Ainsi, les créatures deviennent inhumaines par le simple pouvoir du numérique. Les héros dévorés par des réseaux de communication déployés à l’envi sont asexués, déshumanisés comme les effets numériques. Et, cynisme encore, ce n’est plus la peine de croire aux amourettes de cours de recré. Toute la première partie proche du sitcom est d’ailleurs tellement tarte qu’elle génère l’hilarité. Elle se déroule idéalement avant que nos Brenda et Brandon découvrent la dure réalité d’un monde virtuel, d’une vie inhumaine qui leur rappelle que papa et maman ne sont plus là pour payer leur loyer à la fin du mois. Certains rebondissements comme les morts obligatoires et les adieux aux parents en cinq minutes dépeignent une société déjà anéantie, déjà déshumanisée, déjà morte. Où les corps black-blanc-homme-femme sont unisexes, interchangeables, voués à la même boucherie de la guerre. Où l’on attaque l’ennemi de peur d’être attaqué soi-même. Pourquoi le public s’enticherait pour de faux saints justes, victimes consentantes d’un système qui les incite au pugilat?
L’acteur Casper Van Dien a beau avoir une tête de premier de classe, de sacrés muscles et un brushing impeccable d’un bout à l’autre; son personnage réalise très vite sa condition de protozoaire, naguère chéri par tonton Sam et abruti par des films de propagande; aujourd’hui chair à canon flinguée par les informations en continu et des outils virtuels qui le dominent déjà. Starship Troopers n’est qu’un combat contre le virtuel (600 effets spéciaux, presque du jamais vu à l’époque). Entre les lignes, le cinéaste Hollandais exilé aux États-Unis nous dit que si les gens ne désirent plus, alors la vie ne vaut pas la peine d’être vécue. Comme un écho à ses premières œuvres européennes (Spetters, Le Quatrième Homme, Turkish Delight), marquées par l’érotisme, le fantasme, l’hédonisme, la mélancolie, la pulsion et la jouissance.

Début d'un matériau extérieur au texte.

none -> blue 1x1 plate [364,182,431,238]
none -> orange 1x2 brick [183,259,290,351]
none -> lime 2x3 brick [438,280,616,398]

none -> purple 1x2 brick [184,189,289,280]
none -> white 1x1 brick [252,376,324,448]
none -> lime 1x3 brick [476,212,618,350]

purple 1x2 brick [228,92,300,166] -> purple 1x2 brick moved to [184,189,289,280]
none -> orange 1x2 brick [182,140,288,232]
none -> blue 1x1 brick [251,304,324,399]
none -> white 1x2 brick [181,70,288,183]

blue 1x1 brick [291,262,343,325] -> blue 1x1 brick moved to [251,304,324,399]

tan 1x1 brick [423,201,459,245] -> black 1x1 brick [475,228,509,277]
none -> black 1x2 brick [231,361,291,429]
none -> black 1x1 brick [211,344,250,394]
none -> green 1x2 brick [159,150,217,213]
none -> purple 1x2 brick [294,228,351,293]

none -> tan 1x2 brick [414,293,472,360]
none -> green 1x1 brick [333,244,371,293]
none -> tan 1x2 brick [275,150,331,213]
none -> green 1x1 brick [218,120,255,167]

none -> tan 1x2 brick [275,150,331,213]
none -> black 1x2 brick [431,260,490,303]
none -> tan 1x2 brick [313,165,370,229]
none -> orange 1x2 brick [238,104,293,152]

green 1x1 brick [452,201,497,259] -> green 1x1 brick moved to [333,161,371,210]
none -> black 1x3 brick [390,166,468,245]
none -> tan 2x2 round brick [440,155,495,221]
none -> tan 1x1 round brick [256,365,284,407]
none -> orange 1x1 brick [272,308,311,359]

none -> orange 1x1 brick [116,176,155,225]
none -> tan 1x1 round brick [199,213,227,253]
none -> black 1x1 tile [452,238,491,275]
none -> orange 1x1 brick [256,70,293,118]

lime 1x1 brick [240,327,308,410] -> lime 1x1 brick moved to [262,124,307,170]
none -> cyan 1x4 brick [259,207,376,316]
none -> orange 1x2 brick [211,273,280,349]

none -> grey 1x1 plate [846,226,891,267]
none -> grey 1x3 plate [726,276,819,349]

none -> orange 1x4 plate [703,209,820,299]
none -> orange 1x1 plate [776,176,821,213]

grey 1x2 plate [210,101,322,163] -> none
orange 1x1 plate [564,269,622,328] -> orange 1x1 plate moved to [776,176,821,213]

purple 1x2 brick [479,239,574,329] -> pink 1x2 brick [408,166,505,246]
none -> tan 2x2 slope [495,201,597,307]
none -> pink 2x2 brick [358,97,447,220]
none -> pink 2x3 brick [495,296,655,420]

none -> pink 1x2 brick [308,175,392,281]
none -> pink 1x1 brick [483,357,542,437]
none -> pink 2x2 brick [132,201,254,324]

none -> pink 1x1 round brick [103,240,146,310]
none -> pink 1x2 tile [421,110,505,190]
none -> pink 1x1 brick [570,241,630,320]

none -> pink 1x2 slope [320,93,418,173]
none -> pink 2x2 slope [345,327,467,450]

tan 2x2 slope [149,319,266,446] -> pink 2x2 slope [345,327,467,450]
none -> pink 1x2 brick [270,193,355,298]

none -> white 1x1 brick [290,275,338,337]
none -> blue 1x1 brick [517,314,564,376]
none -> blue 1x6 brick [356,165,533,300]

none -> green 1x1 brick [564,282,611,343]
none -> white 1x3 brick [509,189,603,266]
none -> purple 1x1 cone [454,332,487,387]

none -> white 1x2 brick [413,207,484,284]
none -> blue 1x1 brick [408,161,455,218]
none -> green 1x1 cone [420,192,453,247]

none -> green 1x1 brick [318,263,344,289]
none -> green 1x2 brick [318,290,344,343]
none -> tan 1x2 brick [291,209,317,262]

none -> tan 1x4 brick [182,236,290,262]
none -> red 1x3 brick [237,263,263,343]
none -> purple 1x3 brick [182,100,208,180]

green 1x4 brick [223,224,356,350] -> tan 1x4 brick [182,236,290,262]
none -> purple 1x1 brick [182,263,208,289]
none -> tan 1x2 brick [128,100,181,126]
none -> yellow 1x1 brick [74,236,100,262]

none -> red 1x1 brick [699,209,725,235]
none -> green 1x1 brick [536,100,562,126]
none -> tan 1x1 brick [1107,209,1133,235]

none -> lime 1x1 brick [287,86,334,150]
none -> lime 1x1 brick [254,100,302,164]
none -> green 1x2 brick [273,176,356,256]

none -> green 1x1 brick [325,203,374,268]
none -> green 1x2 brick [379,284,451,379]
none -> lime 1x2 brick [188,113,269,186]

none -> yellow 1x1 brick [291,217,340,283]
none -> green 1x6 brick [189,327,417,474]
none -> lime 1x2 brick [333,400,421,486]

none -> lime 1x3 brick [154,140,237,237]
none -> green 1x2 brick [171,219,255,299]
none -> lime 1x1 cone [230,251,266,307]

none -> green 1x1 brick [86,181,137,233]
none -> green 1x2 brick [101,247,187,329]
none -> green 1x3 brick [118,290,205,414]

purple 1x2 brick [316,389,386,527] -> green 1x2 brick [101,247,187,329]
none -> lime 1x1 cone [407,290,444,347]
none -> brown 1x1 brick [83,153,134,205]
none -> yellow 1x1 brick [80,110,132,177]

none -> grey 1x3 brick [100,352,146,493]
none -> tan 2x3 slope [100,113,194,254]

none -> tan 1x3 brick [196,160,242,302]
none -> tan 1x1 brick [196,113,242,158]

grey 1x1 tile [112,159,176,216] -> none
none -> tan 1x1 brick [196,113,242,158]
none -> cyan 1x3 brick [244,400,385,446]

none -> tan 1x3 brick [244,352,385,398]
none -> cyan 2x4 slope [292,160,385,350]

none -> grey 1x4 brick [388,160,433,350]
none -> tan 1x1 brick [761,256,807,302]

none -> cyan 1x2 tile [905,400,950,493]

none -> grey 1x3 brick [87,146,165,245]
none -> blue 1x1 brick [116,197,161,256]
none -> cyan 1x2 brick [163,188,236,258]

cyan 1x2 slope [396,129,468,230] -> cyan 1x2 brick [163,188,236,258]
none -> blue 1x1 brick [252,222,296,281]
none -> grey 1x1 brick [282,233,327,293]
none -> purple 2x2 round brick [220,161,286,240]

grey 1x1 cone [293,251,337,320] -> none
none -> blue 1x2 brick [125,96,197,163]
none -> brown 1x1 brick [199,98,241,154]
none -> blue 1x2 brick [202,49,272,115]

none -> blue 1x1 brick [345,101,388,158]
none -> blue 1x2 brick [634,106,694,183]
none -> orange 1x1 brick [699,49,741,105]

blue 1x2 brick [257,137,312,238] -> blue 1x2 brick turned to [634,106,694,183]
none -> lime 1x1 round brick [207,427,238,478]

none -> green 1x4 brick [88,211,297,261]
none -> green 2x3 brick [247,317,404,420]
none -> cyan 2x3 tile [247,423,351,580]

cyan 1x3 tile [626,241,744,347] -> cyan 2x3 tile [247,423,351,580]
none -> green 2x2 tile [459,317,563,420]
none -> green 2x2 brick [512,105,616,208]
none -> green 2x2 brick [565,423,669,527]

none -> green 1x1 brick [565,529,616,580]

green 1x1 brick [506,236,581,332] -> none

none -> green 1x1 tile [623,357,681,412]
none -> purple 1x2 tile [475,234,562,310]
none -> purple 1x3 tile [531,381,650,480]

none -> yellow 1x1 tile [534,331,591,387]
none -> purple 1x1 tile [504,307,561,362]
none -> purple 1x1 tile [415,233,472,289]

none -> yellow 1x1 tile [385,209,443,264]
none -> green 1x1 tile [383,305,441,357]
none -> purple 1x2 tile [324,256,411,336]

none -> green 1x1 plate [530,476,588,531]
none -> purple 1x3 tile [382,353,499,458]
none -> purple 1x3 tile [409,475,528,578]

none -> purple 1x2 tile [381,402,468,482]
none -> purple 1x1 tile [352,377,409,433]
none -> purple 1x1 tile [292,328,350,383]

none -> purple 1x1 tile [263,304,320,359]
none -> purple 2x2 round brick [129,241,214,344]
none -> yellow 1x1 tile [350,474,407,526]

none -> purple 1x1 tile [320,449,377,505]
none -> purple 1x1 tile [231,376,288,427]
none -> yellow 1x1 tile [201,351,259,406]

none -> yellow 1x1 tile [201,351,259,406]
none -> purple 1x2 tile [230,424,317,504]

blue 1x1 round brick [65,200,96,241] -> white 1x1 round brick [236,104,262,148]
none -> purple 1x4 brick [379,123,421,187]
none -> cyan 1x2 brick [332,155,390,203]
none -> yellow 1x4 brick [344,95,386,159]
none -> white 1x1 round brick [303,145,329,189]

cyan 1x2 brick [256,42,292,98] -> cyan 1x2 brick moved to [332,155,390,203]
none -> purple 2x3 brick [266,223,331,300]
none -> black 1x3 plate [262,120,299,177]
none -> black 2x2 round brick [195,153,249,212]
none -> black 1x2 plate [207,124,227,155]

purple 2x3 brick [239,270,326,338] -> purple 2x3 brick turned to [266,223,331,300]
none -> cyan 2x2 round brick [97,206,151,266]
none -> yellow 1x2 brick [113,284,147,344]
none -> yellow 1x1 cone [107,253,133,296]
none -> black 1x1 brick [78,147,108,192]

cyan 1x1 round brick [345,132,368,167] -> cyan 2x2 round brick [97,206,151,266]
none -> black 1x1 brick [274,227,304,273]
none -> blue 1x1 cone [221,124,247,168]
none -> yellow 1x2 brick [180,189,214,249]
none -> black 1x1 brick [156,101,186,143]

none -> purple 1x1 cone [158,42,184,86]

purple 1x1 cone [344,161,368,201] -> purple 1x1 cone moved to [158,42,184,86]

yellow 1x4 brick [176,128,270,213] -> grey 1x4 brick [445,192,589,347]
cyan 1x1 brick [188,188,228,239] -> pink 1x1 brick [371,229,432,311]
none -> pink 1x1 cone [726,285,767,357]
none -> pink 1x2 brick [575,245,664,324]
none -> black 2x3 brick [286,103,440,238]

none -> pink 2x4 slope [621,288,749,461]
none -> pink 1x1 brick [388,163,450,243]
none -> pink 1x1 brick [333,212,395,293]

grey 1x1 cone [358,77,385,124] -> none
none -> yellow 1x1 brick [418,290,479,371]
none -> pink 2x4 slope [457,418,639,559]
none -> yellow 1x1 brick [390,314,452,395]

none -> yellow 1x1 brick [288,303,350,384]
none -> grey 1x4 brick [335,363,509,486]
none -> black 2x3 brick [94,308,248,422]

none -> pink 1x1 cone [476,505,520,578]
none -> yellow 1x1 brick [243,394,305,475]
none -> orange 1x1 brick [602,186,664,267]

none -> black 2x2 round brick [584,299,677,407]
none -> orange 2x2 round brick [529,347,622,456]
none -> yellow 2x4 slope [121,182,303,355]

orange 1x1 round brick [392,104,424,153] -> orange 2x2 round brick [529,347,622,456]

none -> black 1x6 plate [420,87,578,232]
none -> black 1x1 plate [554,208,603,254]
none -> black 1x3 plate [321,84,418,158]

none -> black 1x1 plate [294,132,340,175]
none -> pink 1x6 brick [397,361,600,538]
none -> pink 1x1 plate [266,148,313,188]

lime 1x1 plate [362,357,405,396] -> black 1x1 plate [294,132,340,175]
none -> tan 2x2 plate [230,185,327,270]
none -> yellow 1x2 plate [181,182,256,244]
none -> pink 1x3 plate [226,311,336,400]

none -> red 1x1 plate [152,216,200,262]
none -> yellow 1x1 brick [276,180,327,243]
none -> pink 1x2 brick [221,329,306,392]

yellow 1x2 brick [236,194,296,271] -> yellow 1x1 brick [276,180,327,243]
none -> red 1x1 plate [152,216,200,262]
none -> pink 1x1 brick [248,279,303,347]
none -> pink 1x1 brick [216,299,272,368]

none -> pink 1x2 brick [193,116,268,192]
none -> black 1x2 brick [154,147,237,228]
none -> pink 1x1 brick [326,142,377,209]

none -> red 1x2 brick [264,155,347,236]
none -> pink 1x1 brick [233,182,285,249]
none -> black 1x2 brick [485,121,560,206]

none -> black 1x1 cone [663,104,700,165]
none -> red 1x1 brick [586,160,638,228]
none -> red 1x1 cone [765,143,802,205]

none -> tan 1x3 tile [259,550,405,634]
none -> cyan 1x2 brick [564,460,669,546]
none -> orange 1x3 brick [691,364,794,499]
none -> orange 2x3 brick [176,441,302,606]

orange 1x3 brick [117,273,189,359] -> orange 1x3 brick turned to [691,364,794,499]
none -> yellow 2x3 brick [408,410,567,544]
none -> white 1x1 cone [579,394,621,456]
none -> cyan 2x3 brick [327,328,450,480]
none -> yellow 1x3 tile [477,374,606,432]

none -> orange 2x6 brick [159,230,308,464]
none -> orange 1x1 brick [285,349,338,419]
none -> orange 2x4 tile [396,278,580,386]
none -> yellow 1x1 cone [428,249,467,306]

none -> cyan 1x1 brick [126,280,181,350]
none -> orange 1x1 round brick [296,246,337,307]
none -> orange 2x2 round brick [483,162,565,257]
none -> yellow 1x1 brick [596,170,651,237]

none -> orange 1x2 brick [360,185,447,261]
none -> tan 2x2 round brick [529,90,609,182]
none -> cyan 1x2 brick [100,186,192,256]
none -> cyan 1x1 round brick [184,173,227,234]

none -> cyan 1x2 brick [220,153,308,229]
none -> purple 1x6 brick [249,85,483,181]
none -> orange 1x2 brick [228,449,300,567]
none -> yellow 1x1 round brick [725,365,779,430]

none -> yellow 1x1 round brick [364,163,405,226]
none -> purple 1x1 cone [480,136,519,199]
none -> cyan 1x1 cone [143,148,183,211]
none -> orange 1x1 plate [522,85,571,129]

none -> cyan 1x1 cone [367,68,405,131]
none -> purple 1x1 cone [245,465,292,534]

En mélangeant le vrai et le faux, le réel et le factice, la parabole sur une Amérique belliciste et le divertissement rentre-dedans, Paul Verhoeven a réalisé un blockbuster corrosif où des personnages paraissent aussi peu animés que les créatures qu’ils combattent et le spectateur presque aussi lobotomisé que les personnages.
Au moment où Starship Troopers sort en salles, on est entre la première guerre du Golfe et les prémices d’Internet. Pas encore de télé-réalité ou de réseaux sociaux. La seule possibilité à notre impasse? Devenir des machines décérébrées et dociles. Starship Troopers est pervers, définitivement. Pervers et contre tous. Contre nous tous.